__PROBLEM STATEMENT__
With nothing added and nothing dropped, copy the entire listing.
——————————
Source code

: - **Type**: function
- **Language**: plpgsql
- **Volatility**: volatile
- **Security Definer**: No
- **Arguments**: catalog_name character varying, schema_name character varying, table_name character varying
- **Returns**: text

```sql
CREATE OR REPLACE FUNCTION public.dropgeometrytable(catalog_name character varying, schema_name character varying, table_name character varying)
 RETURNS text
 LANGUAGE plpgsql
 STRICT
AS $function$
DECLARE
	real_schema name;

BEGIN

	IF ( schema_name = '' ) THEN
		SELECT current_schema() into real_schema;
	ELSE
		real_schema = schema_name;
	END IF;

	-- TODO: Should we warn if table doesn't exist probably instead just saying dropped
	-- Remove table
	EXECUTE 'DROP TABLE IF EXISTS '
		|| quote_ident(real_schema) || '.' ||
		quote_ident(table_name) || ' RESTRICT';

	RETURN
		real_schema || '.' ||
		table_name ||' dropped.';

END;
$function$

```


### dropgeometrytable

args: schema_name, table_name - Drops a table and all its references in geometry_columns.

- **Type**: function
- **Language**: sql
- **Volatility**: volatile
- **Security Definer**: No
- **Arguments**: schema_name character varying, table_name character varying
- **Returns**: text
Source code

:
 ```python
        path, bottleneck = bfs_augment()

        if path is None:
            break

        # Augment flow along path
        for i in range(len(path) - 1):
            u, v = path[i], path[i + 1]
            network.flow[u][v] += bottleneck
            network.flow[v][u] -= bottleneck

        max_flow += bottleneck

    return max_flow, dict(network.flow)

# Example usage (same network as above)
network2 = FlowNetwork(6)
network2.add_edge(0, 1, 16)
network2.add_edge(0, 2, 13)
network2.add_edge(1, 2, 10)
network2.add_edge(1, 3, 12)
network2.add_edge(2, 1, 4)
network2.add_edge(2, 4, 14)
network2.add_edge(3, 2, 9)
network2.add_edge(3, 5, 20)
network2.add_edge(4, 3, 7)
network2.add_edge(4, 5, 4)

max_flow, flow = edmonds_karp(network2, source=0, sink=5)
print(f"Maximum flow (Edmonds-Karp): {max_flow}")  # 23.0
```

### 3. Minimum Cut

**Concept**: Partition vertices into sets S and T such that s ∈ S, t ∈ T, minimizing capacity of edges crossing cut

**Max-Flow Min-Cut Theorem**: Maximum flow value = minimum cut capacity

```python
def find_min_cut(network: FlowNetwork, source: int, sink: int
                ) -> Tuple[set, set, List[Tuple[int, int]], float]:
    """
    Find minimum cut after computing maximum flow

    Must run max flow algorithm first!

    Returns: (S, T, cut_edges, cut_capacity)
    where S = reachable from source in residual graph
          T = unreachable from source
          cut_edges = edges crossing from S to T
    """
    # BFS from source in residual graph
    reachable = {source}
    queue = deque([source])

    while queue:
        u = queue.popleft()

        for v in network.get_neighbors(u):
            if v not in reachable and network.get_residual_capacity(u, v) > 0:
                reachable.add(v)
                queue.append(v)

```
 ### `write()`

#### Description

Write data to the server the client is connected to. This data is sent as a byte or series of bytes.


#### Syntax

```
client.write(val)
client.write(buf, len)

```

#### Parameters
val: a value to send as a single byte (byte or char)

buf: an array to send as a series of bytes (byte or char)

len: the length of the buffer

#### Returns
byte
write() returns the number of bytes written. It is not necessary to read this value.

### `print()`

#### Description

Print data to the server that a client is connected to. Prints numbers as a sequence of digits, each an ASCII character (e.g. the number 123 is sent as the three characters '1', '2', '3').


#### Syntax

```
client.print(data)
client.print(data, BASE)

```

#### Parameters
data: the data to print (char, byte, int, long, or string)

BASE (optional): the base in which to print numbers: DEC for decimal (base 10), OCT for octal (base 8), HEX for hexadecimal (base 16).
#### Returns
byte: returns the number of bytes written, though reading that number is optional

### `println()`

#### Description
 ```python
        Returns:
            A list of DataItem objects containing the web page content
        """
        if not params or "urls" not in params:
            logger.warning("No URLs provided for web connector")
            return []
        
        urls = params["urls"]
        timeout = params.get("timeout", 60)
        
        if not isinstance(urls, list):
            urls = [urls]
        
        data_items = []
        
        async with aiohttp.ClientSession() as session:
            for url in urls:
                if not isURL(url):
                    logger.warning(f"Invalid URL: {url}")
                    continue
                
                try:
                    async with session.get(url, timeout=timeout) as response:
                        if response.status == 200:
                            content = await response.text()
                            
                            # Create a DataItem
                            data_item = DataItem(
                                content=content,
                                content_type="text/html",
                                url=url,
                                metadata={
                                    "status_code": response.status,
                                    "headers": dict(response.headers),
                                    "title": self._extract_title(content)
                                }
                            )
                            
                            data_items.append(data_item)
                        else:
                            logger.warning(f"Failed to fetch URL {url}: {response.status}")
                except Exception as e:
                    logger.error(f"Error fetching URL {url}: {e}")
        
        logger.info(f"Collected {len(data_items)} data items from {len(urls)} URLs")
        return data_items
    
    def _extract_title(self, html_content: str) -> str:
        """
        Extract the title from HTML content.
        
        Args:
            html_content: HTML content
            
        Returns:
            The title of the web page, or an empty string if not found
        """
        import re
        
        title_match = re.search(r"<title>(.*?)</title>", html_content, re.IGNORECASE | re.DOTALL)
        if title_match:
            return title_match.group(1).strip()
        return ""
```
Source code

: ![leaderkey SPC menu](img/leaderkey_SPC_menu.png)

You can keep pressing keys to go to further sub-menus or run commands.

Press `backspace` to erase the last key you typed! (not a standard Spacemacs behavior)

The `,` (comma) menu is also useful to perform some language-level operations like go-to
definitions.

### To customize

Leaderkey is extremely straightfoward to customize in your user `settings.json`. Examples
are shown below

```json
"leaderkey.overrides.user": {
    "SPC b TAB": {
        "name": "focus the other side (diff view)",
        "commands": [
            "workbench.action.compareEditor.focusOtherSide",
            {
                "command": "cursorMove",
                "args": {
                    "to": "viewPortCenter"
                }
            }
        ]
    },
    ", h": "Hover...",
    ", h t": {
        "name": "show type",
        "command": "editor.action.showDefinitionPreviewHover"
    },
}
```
——————————
__OUTPUT__
Source code

: - **Type**: function
- **Language**: plpgsql
- **Volatility**: volatile
- **Security Definer**: No
- **Arguments**: catalog_name character varying, schema_name character varying, table_name character varying
- **Returns**: text

```sql
CREATE OR REPLACE FUNCTION public.dropgeometrytable(catalog_name character varying, schema_name character varying, table_name character varying)
 RETURNS text
 LANGUAGE plpgsql
 STRICT
AS $function$
DECLARE
	real_schema name;

BEGIN

	IF ( schema_name = '' ) THEN
		SELECT current_schema() into real_schema;
	ELSE
		real_schema = schema_name;
	END IF;

	-- TODO: Should we warn if table doesn't exist probably instead just saying dropped
	-- Remove table
	EXECUTE 'DROP TABLE IF EXISTS '
		|| quote_ident(real_schema) || '.' ||
		quote_ident(table_name) || ' RESTRICT';

	RETURN
		real_schema || '.' ||
		table_name ||' dropped.';

END;
$function$

```


### dropgeometrytable

args: schema_name, table_name - Drops a table and all its references in geometry_columns.

- **Type**: function
- **Language**: sql
- **Volatility**: volatile
- **Security Definer**: No
- **Arguments**: schema_name character varying, table_name character varying
- **Returns**: text
Source code

:
 ```python
        path, bottleneck = bfs_augment()

        if path is None:
            break

        # Augment flow along path
        for i in range(len(path) - 1):
            u, v = path[i], path[i + 1]
            network.flow[u][v] += bottleneck
            network.flow[v][u] -= bottleneck

        max_flow += bottleneck

    return max_flow, dict(network.flow)

# Example usage (same network as above)
network2 = FlowNetwork(6)
network2.add_edge(0, 1, 16)
network2.add_edge(0, 2, 13)
network2.add_edge(1, 2, 10)
network2.add_edge(1, 3, 12)
network2.add_edge(2, 1, 4)
network2.add_edge(2, 4, 14)
network2.add_edge(3, 2, 9)
network2.add_edge(3, 5, 20)
network2.add_edge(4, 3, 7)
network2.add_edge(4, 5, 4)

max_flow, flow = edmonds_karp(network2, source=0, sink=5)
print(f"Maximum flow (Edmonds-Karp): {max_flow}")  # 23.0
```

### 3. Minimum Cut

**Concept**: Partition vertices into sets S and T such that s ∈ S, t ∈ T, minimizing capacity of edges crossing cut

**Max-Flow Min-Cut Theorem**: Maximum flow value = minimum cut capacity

```python
def find_min_cut(network: FlowNetwork, source: int, sink: int
                ) -> Tuple[set, set, List[Tuple[int, int]], float]:
    """
    Find minimum cut after computing maximum flow

    Must run max flow algorithm first!

    Returns: (S, T, cut_edges, cut_capacity)
    where S = reachable from source in residual graph
          T = unreachable from source
          cut_edges = edges crossing from S to T
    """
    # BFS from source in residual graph
    reachable = {source}
    queue = deque([source])

    while queue:
        u = queue.popleft()

        for v in network.get_neighbors(u):
            if v not in reachable and network.get_residual_capacity(u, v) > 0:
                reachable.add(v)
                queue.append(v)

```
 ### `write()`

#### Description

Write data to the server the client is connected to. This data is sent as a byte or series of bytes.


#### Syntax

```
client.write(val)
client.write(buf, len)

```

#### Parameters
val: a value to send as a single byte (byte or char)

buf: an array to send as a series of bytes (byte or char)

len: the length of the buffer

#### Returns
byte
write() returns the number of bytes written. It is not necessary to read this value.

### `print()`

#### Description

Print data to the server that a client is connected to. Prints numbers as a sequence of digits, each an ASCII character (e.g. the number 123 is sent as the three characters '1', '2', '3').


#### Syntax

```
client.print(data)
client.print(data, BASE)

```

#### Parameters
data: the data to print (char, byte, int, long, or string)

BASE (optional): the base in which to print numbers: DEC for decimal (base 10), OCT for octal (base 8), HEX for hexadecimal (base 16).
#### Returns
byte: returns the number of bytes written, though reading that number is optional

### `println()`

#### Description
 ```python
        Returns:
            A list of DataItem objects containing the web page content
        """
        if not params or "urls" not in params:
            logger.warning("No URLs provided for web connector")
            return []
        
        urls = params["urls"]
        timeout = params.get("timeout", 60)
        
        if not isinstance(urls, list):
            urls = [urls]
        
        data_items = []
        
        async with aiohttp.ClientSession() as session:
            for url in urls:
                if not isURL(url):
                    logger.warning(f"Invalid URL: {url}")
                    continue
                
                try:
                    async with session.get(url, timeout=timeout) as response:
                        if response.status == 200:
                            content = await response.text()
                            
                            # Create a DataItem
                            data_item = DataItem(
                                content=content,
                                content_type="text/html",
                                url=url,
                                metadata={
                                    "status_code": response.status,
                                    "headers": dict(response.headers),
                                    "title": self._extract_title(content)
                                }
                            )
                            
                            data_items.append(data_item)
                        else:
                            logger.warning(f"Failed to fetch URL {url}: {response.status}")
                except Exception as e:
                    logger.error(f"Error fetching URL {url}: {e}")
        
        logger.info(f"Collected {len(data_items)} data items from {len(urls)} URLs")
        return data_items
    
    def _extract_title(self, html_content: str) -> str:
        """
        Extract the title from HTML content.
        
        Args:
            html_content: HTML content
            
        Returns:
            The title of the web page, or an empty string if not found
        """
        import re
        
        title_match = re.search(r"<title>(.*?)</title>", html_content, re.IGNORECASE | re.DOTALL)
        if title_match:
            return title_match.group(1).strip()
        return ""
```
Source code

: ![leaderkey SPC menu](img/leaderkey_SPC_menu.png)

You can keep pressing keys to go to further sub-menus or run commands.

Press `backspace` to erase the last key you typed! (not a standard Spacemacs behavior)

The `,` (comma) menu is also useful to perform some language-level operations like go-to
definitions.

### To customize

Leaderkey is extremely straightfoward to customize in your user `settings.json`. Examples
are shown below

```json
"leaderkey.overrides.user": {
    "SPC b TAB": {
        "name": "focus the other side (diff view)",
        "commands": [
            "workbench.action.compareEditor.focusOtherSide",
            {
                "command": "cursorMove",
                "args": {
                    "to": "viewPortCenter"
                }
            }
        ]
    },
    ", h": "Hover...",
    ", h t": {
        "name": "show type",
        "command": "editor.action.showDefinitionPreviewHover"
    },
}
```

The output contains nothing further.